Re: #HONY (1/2)
Rule of Law and Justice problems:
Afghanistan 2009 – Khan Neshin, Rigg District, Helmand Province – the southernmost Area of Operations (AO) for Marine forces, 60 km from the Pakistan border and widely used Taliban narco-financing route.
Afghan legal code makes the possession and use of narcotics illegal. But far from Kabul, villages organized around tribal systems, have not seen any form of government or outsiders for so long that they ask Marines on in a July 2009 offensive to clear the Taliban presence, “Are you Russian?” The Taliban encourage the villagers to grow poppy (which they then traffic across the border), which the villagers gladly do because poppy grows naturally in the region, and they get paid more than growing food crops. By all local and cultural norms, and with the Taliban as a de facto shadow government, poppy-growing is a way of life.

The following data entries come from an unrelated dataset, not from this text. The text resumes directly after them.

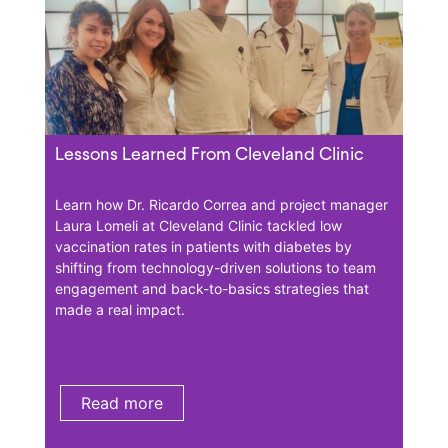
Lessons Learned From Cleveland Clinic
Less
Aca
Learn how Dr. Ricardo Correa and project manager
Laura Lomeli at Cleveland Clinic tackled low
At H
vaccination rates in patients with diabetes by
has h
shifting from technology-driven solutions to team
patie
 by
engagement and back-to-basics strategies that
vacci
made a real impact.
incor
s to
Card 
tes.
enga
Read more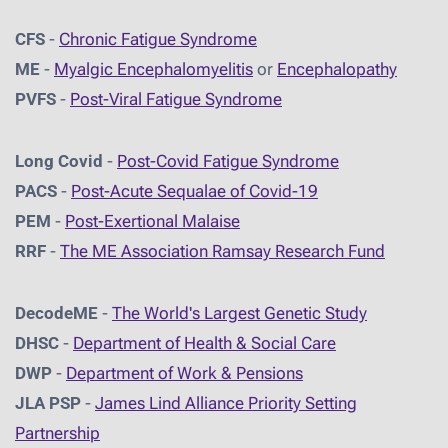
CFS
-
Chronic Fatigue Syndrome
ME
-
Myalgic Encephalomyelitis
or
Encephalopathy
PVFS
-
Post-Viral Fatigue Syndrome
Long Covid
-
Post-Covid Fatigue Syndrome
PACS
-
Post-Acute Sequalae of Covid-19
PEM
-
Post-Exertional Malaise
RRF
-
The ME Association Ramsay Research Fund
DecodeME
-
The World's Largest Genetic Study
DHSC
-
D
epartment of Health & Social Care
DWP
-
Department of Work & Pensions
JLA PSP
-
James Lind Alliance Priority Setting
Partnership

A growing frustration exists from the difficulty of capturing Taliban members with accompanying evidence of, e.g., planting IEDs, murder, and other terrorism-associated charges, combined with the inability to have them prosecuted in the Afghan government’s ineffective and corrupt formal judicial system.
Narcotics, being so prevalent, becomes the quickest way to get the “bad guys” – if getting Al Capone on tax evasion is what you got, that’s what you do. You get them not as anti-government “insurgents” on terrorism-charges, but as drug traffikers.
During non-growing season, many villagers also keep a “brick” of unprocessed opium as a piggy bank – with no banking system, a volatile currency, and a barter-economy, they keep it as currency for a rainy day.
The wife of one detained opium farmer found with a brick complains to the District Governor – who will now feed their family if they take away her husband? And if not opium, what? And what when the Taliban come demanding the opium? Can the Kabul not only protect the villagers but also provide the resources to change the entire local economy from poppy-based to alternate, licit, crops?
Re: #HONY (2/2) The thought is floated for selective detentions – i.e., intelligence provides the identity of Taliban members known to have planted IEDs, etc., and then capture only those members on drug charges, but leave the villagers alone.
But can you have that double standard? How legitimate is a law that is not applied uniformly? Will it only lead to allegations of corruption (and actual corruption)? What do you do, with the Marines frustrations of capturing Taliban members, only to have to release them days later? What do you do to stay vigilant over the possibility that the frustrations will lead to essentially, vigilante justice?
How do you continue to work with different elements of your own battalion staff, some more “intelligence”-driven and tactically focused, than the larger strategic “rule of law” mission?
Pressure to find a solution that accommodates various goals that creates competing interests, priorities, demands, from within, from above, from around … IDEAS are easy.
Execution, in the real world, with second/third-order effects, with the law of unintended consequences, is difficult.